─── Stored data

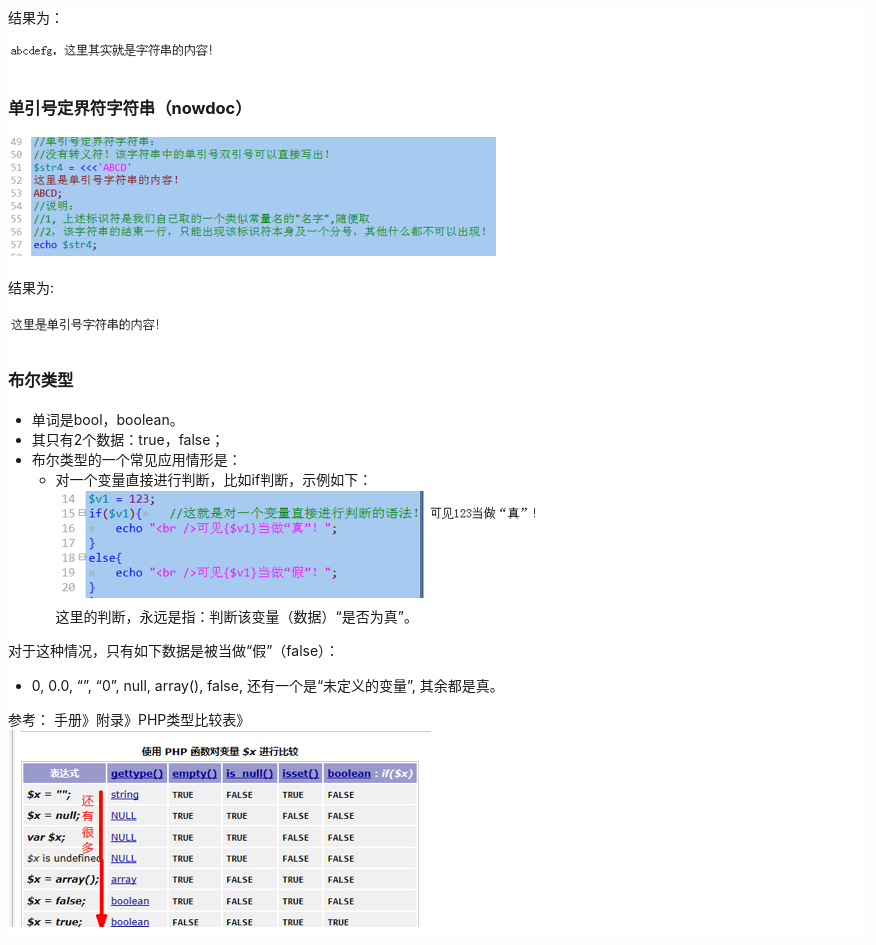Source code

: 结果为：

![](笔记3.fld/image056.png)

### 单引号定界符字符串（nowdoc）

![](笔记3.fld/image058.png)

结果为:

![](笔记3.fld/image060.png)

### 布尔类型

- 单词是bool，boolean。<br>
- 其只有2个数据：true，false；<br>
- 布尔类型的一个常见应用情形是：
    - 对一个变量直接进行判断，比如if判断，示例如下：<br>
    ![](笔记3.fld/image062.png)<br>
    这里的判断，永远是指：判断该变量（数据）“是否为真”。

对于这种情况，只有如下数据是被当做“假”（false）：<br>
- 0,   0.0,   “”,   “0”,   null,   array(),   false,   还有一个是“未定义的变量”,
其余都是真。<br>

参考：
手册》附录》PHP类型比较表》<br>
![](笔记3.fld/image064.png)<br>
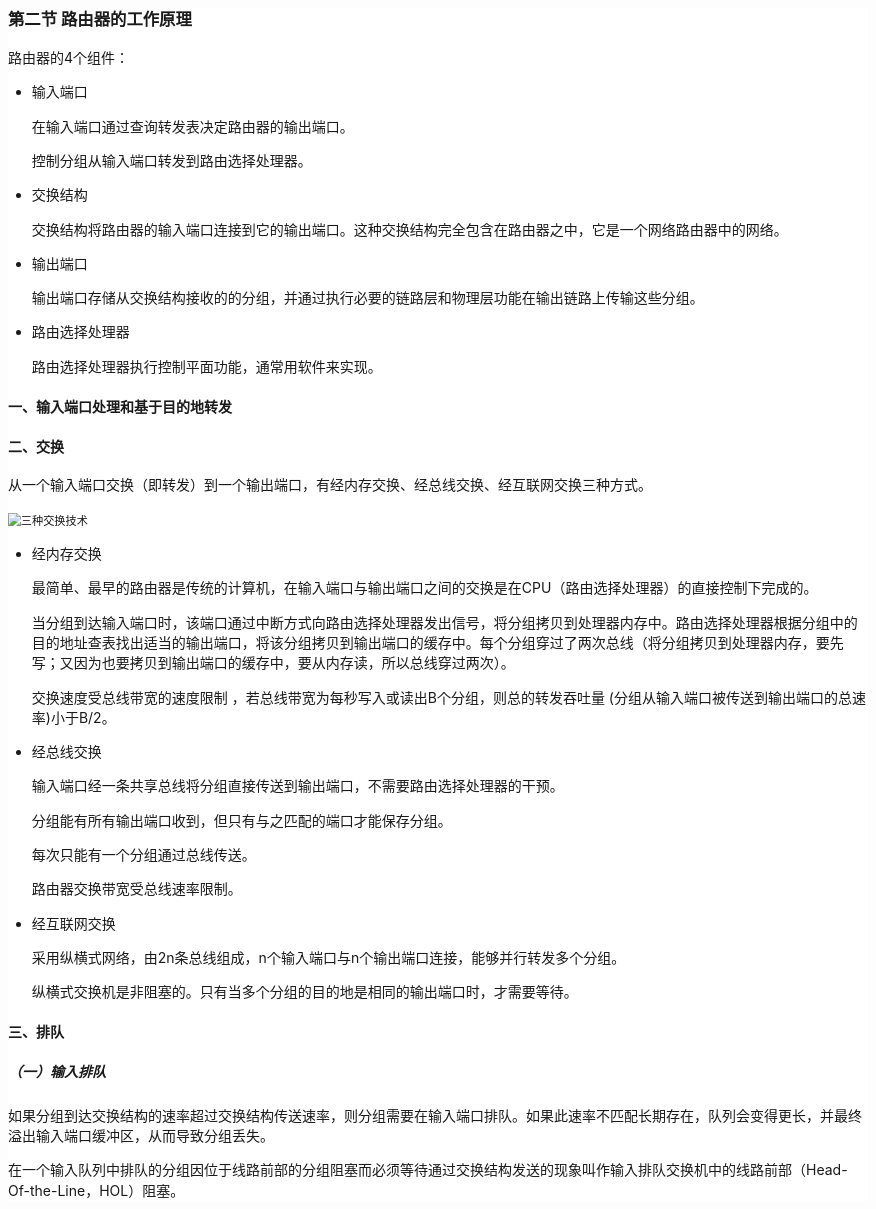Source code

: ### 第二节 路由器的工作原理

路由器的4个组件：

* 输入端口

  在输入端口通过查询转发表决定路由器的输出端口。

  控制分组从输入端口转发到路由选择处理器。

* 交换结构

  交换结构将路由器的输入端口连接到它的输出端口。这种交换结构完全包含在路由器之中，它是一个网络路由器中的网络。

* 输出端口

  输出端口存储从交换结构接收的的分组，并通过执行必要的链路层和物理层功能在输出链路上传输这些分组。

* 路由选择处理器

  路由选择处理器执行控制平面功能，通常用软件来实现。

#### 一、输入端口处理和基于目的地转发

#### 二、交换

从一个输入端口交换（即转发）到一个输出端口，有经内存交换、经总线交换、经互联网交换三种方式。

<img src="D:/blog/notes/考研/计算机网络/picture/三种交换技术.png" alt="三种交换技术" style="zoom:80%;" />

* 经内存交换

  最简单、最早的路由器是传统的计算机，在输入端口与输出端口之间的交换是在CPU（路由选择处理器）的直接控制下完成的。

  当分组到达输入端口时，该端口通过中断方式向路由选择处理器发出信号，将分组拷贝到处理器内存中。路由选择处理器根据分组中的目的地址查表找出适当的输出端口，将该分组拷贝到输出端口的缓存中。每个分组穿过了两次总线（将分组拷贝到处理器内存，要先写；又因为也要拷贝到输出端口的缓存中，要从内存读，所以总线穿过两次）。

  交换速度受总线带宽的速度限制 ，若总线带宽为每秒写入或读出B个分组，则总的转发吞吐量 (分组从输入端口被传送到输出端口的总速率)小于B/2。

* 经总线交换

  输入端口经一条共享总线将分组直接传送到输出端口，不需要路由选择处理器的干预。

  分组能有所有输出端口收到，但只有与之匹配的端口才能保存分组。

  每次只能有一个分组通过总线传送。

  路由器交换带宽受总线速率限制。

* 经互联网交换

  采用纵横式网络，由2n条总线组成，n个输入端口与n个输出端口连接，能够并行转发多个分组。

  纵横式交换机是非阻塞的。只有当多个分组的目的地是相同的输出端口时，才需要等待。

#### 三、排队

##### （一）输入排队

如果分组到达交换结构的速率超过交换结构传送速率，则分组需要在输⼊端⼝排队。如果此速率不匹配长期存在，队列会变得更长，并最终溢出输入端口缓冲区，从而导致分组丢失。

在一个输入队列中排队的分组因位于线路前部的分组阻塞而必须等待通过交换结构发送的现象叫作输入排队交换机中的线路前部（Head-Of-the-Line，HOL）阻塞。
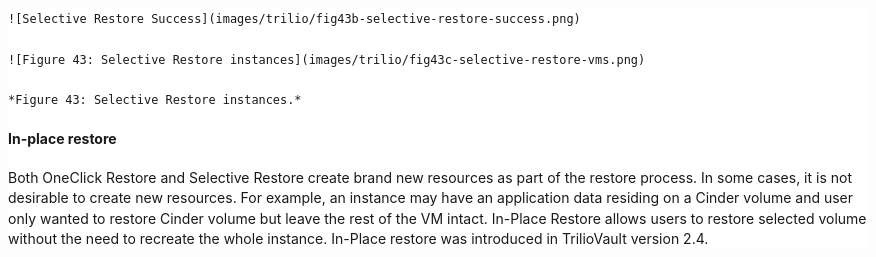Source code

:     ![Selective Restore Success](images/trilio/fig43b-selective-restore-success.png)   

    ![Figure 43: Selective Restore instances](images/trilio/fig43c-selective-restore-vms.png)      

    *Figure 43: Selective Restore instances.*

#### In-place restore

Both OneClick Restore and Selective Restore create brand new resources as part of the restore process. In some cases, it is not desirable to create new resources. For example, an instance may have an application data residing on a Cinder volume and user only wanted to restore Cinder volume but leave the rest of the VM intact. In-Place Restore allows users to restore selected volume without the need to recreate the whole instance. In-Place restore was introduced in TrilioVault version 2.4.
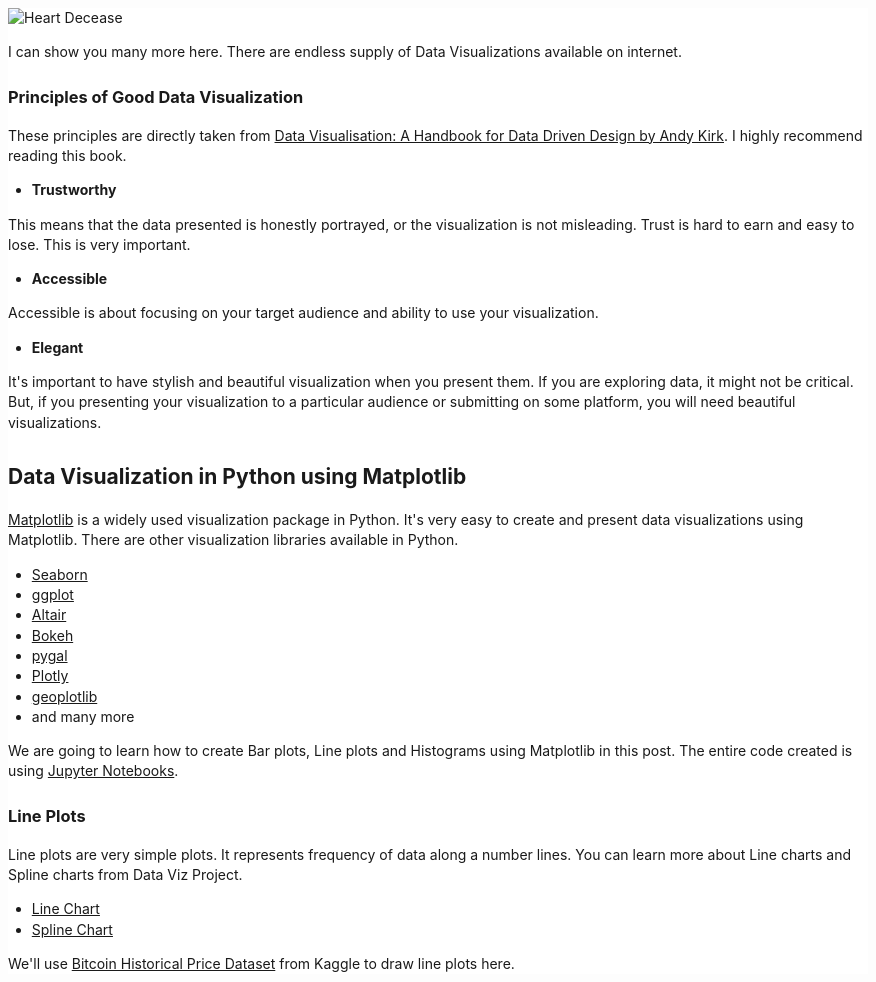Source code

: ![Heart Decease](https://i.imgur.com/V3zmeYQ.jpg)

I can show you many more here. There are endless supply of Data Visualizations available on internet.


### Principles of Good Data Visualization

These principles are directly taken from [Data Visualisation: A Handbook for Data Driven Design by Andy Kirk](https://www.amazon.com/Data-Visualisation-Handbook-Driven-Design/dp/1473912148). I highly recommend reading this book.

* **Trustworthy**

This means that the data presented is honestly portrayed, or the visualization is not misleading. Trust is hard to earn and easy to lose. This is very important.

* **Accessible**

Accessible is about focusing on your target audience and ability to use your visualization.

* **Elegant**

It's important to have stylish and beautiful visualization when you present them. If you are exploring data, it might not be critical. But, if you presenting your visualization to a particular audience or submitting on some platform, you will need beautiful visualizations.

## Data Visualization in Python using Matplotlib

[Matplotlib](https://matplotlib.org/) is a widely used visualization package in Python. It's very easy to create and present data visualizations using Matplotlib. There are other visualization libraries available in Python.

* [Seaborn](https://seaborn.pydata.org/)
* [ggplot](http://ggplot.yhathq.com/)
* [Altair](https://altair-viz.github.io/)
* [Bokeh](https://bokeh.pydata.org/en/latest/)
* [pygal](http://pygal.org/en/stable/)
* [Plotly](https://plot.ly/)
* [geoplotlib](https://github.com/andrea-cuttone/geoplotlib)
* and many more

We are going to learn how to create Bar plots, Line plots and Histograms using Matplotlib in this post. The entire code created is using [Jupyter Notebooks](https://jupyter.org/).

### Line Plots

Line plots are very simple plots. It represents frequency of data along a number lines. You can learn more about Line charts and Spline charts from Data Viz Project.

* [Line Chart](http://datavizproject.com/data-type/line-chart/)
* [Spline Chart](http://datavizproject.com/data-type/spline-graph/)

We'll use [Bitcoin Historical Price Dataset](https://www.kaggle.com/sudalairajkumar/cryptocurrencypricehistory) from Kaggle to draw line plots here.
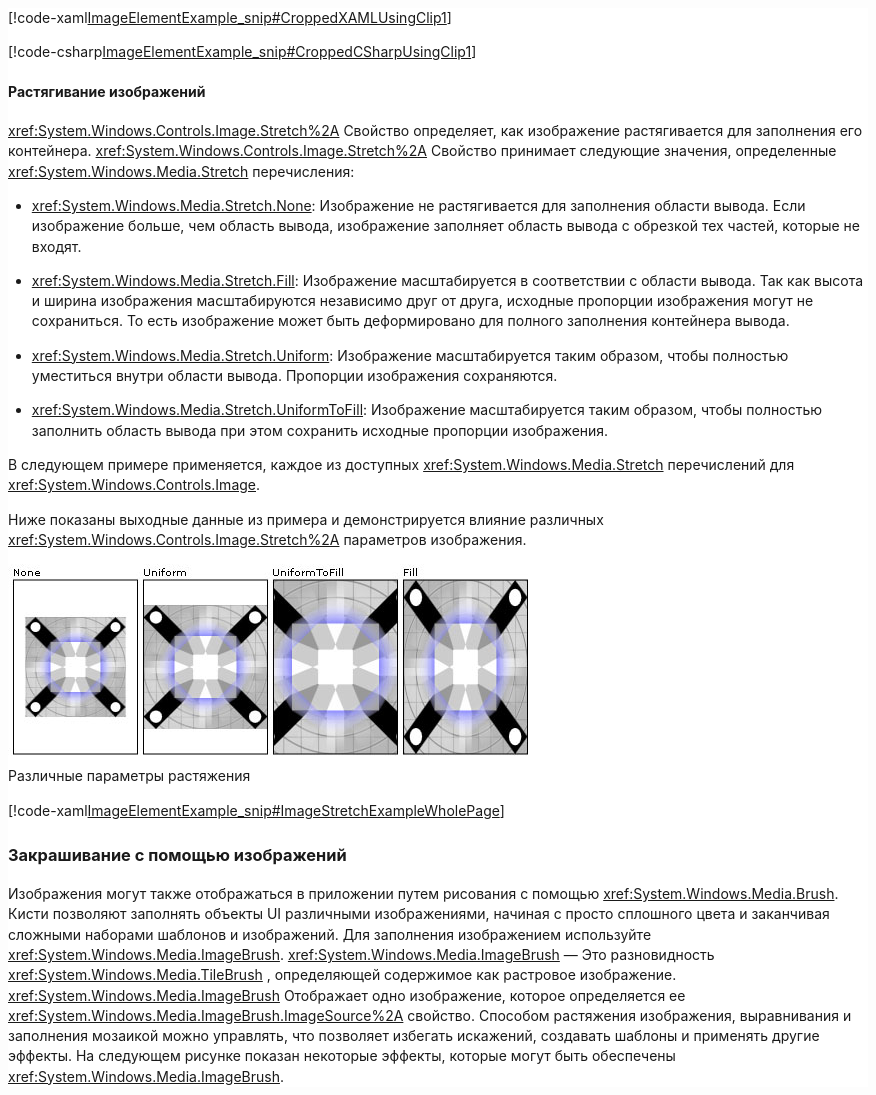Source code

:  [!code-xaml[ImageElementExample_snip#CroppedXAMLUsingClip1](~/samples/snippets/csharp/VS_Snippets_Wpf/ImageElementExample_snip/CSharp/CroppedImageExample.xaml#croppedxamlusingclip1)]  
  
 [!code-csharp[ImageElementExample_snip#CroppedCSharpUsingClip1](~/samples/snippets/csharp/VS_Snippets_Wpf/ImageElementExample_snip/CSharp/CroppedImageExample.xaml.cs#croppedcsharpusingclip1)]
   
  
#### <a name="stretching-images"></a>Растягивание изображений  
 <xref:System.Windows.Controls.Image.Stretch%2A> Свойство определяет, как изображение растягивается для заполнения его контейнера. <xref:System.Windows.Controls.Image.Stretch%2A> Свойство принимает следующие значения, определенные <xref:System.Windows.Media.Stretch> перечисления:  
  
-   <xref:System.Windows.Media.Stretch.None>: Изображение не растягивается для заполнения области вывода. Если изображение больше, чем область вывода, изображение заполняет область вывода с обрезкой тех частей, которые не входят.  
  
-   <xref:System.Windows.Media.Stretch.Fill>: Изображение масштабируется в соответствии с области вывода. Так как высота и ширина изображения масштабируются независимо друг от друга, исходные пропорции изображения могут не сохраниться. То есть изображение может быть деформировано для полного заполнения контейнера вывода.  
  
-   <xref:System.Windows.Media.Stretch.Uniform>: Изображение масштабируется таким образом, чтобы полностью уместиться внутри области вывода. Пропорции изображения сохраняются.  
  
-   <xref:System.Windows.Media.Stretch.UniformToFill>: Изображение масштабируется таким образом, чтобы полностью заполнить область вывода при этом сохранить исходные пропорции изображения.  
  
 В следующем примере применяется, каждое из доступных <xref:System.Windows.Media.Stretch> перечислений для <xref:System.Windows.Controls.Image>.  
  
 Ниже показаны выходные данные из примера и демонстрируется влияние различных <xref:System.Windows.Controls.Image.Stretch%2A> параметров изображения.  
  
 ![Различные параметры растяжения TileBrush](./media/img-mmgraphics-stretchenum.jpg "img_mmgraphics_stretchenum")  
Различные параметры растяжения  
  
 [!code-xaml[ImageElementExample_snip#ImageStretchExampleWholePage](~/samples/snippets/csharp/VS_Snippets_Wpf/ImageElementExample_snip/CSharp/ImageStretchExample.xaml#imagestretchexamplewholepage)]  
  
### <a name="painting-with-images"></a>Закрашивание с помощью изображений  
 Изображения могут также отображаться в приложении путем рисования с помощью <xref:System.Windows.Media.Brush>. Кисти позволяют заполнять объекты UI различными изображениями, начиная с просто сплошного цвета и заканчивая сложными наборами шаблонов и изображений. Для заполнения изображением используйте <xref:System.Windows.Media.ImageBrush>. <xref:System.Windows.Media.ImageBrush> — Это разновидность <xref:System.Windows.Media.TileBrush> , определяющей содержимое как растровое изображение. <xref:System.Windows.Media.ImageBrush> Отображает одно изображение, которое определяется ее <xref:System.Windows.Media.ImageBrush.ImageSource%2A> свойство. Способом растяжения изображения, выравнивания и заполнения мозаикой можно управлять, что позволяет избегать искажений, создавать шаблоны и применять другие эффекты. На следующем рисунке показан некоторые эффекты, которые могут быть обеспечены <xref:System.Windows.Media.ImageBrush>.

──────

Identify every line in the records above that contains the string "CroppedImageExample", and copy each such line.

:  [!code-xaml[ImageElementExample_snip#CroppedXAMLUsingClip1](~/samples/snippets/csharp/VS_Snippets_Wpf/ImageElementExample_snip/CSharp/CroppedImageExample.xaml#croppedxamlusingclip1)]  
 [!code-csharp[ImageElementExample_snip#CroppedCSharpUsingClip1](~/samples/snippets/csharp/VS_Snippets_Wpf/ImageElementExample_snip/CSharp/CroppedImageExample.xaml.cs#croppedcsharpusingclip1)]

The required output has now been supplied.